• **REQUIREMENT**
Output the listing word for word, minus pictures.

====================

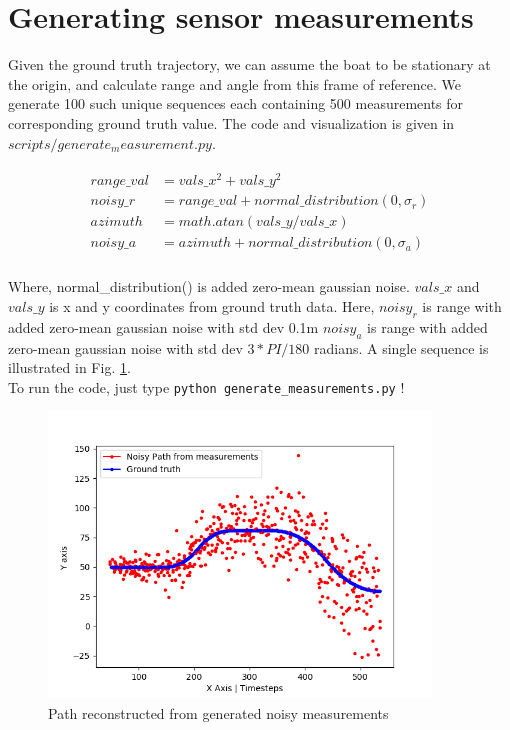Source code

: \documentclass[12pt]{article}
\begin{document}
\section{Generating sensor measurements}

Given the ground truth trajectory, we can assume the boat to be stationary at the origin, and calculate range and angle from this frame of reference.  We generate 100 such unique sequences each containing 500 measurements for corresponding ground truth value. The code and visualization is given in $scripts/generate_measurement.py$.

\begin{eqnarray}
\left.\begin{aligned}
range\_val & = vals\_x^{2} + vals\_y^{2}\\
noisy\_r & = range\_val + normal\_distribution(0, \sigma_{r})\\
azimuth & = math.atan(vals\_y/vals\_x)\\
noisy\_a & = azimuth + normal\_distribution(0, \sigma_{a})\\
\end{aligned}\right.
\end{eqnarray}

Where,  normal\_distribution()  is added zero-mean gaussian noise.  $vals\_x$ and $vals\_y$ is x and y coordinates from ground truth data. Here, $noisy_r$ is range with added zero-mean gaussian noise with std dev 0.1m
$noisy_a$ is range with added zero-mean gaussian noise with std dev $3*PI/180$ radians.
A single sequence is illustrated in Fig. \ref{fig:noisy_path_sample}.
\\
       
To run the code, just type  \texttt{python generate\_measurements.py} !

\begin{figure}[!h]
\centering
\includegraphics[width =4.0in]{../results/noisy_path_sample.png}
\caption{Path reconstructed from generated noisy measurements}
\label{fig:noisy_path_sample}
\end{figure}
\end{document}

====================

• **YOUR SOLUTION**
Source code

: \documentclass[12pt]{article}
\begin{document}
\section{Generating sensor measurements}

Given the ground truth trajectory, we can assume the boat to be stationary at the origin, and calculate range and angle from this frame of reference.  We generate 100 such unique sequences each containing 500 measurements for corresponding ground truth value. The code and visualization is given in $scripts/generate_measurement.py$.

\begin{eqnarray}
\left.\begin{aligned}
range\_val & = vals\_x^{2} + vals\_y^{2}\\
noisy\_r & = range\_val + normal\_distribution(0, \sigma_{r})\\
azimuth & = math.atan(vals\_y/vals\_x)\\
noisy\_a & = azimuth + normal\_distribution(0, \sigma_{a})\\
\end{aligned}\right.
\end{eqnarray}

Where,  normal\_distribution()  is added zero-mean gaussian noise.  $vals\_x$ and $vals\_y$ is x and y coordinates from ground truth data. Here, $noisy_r$ is range with added zero-mean gaussian noise with std dev 0.1m
$noisy_a$ is range with added zero-mean gaussian noise with std dev $3*PI/180$ radians.
A single sequence is illustrated in Fig. \ref{fig:noisy_path_sample}.
\\
       
To run the code, just type  \texttt{python generate\_measurements.py} !

\begin{figure}[!h]
\centering
\includegraphics[width =4.0in]{../results/noisy_path_sample.png}
\caption{Path reconstructed from generated noisy measurements}
\label{fig:noisy_path_sample}
\end{figure}
\end{document}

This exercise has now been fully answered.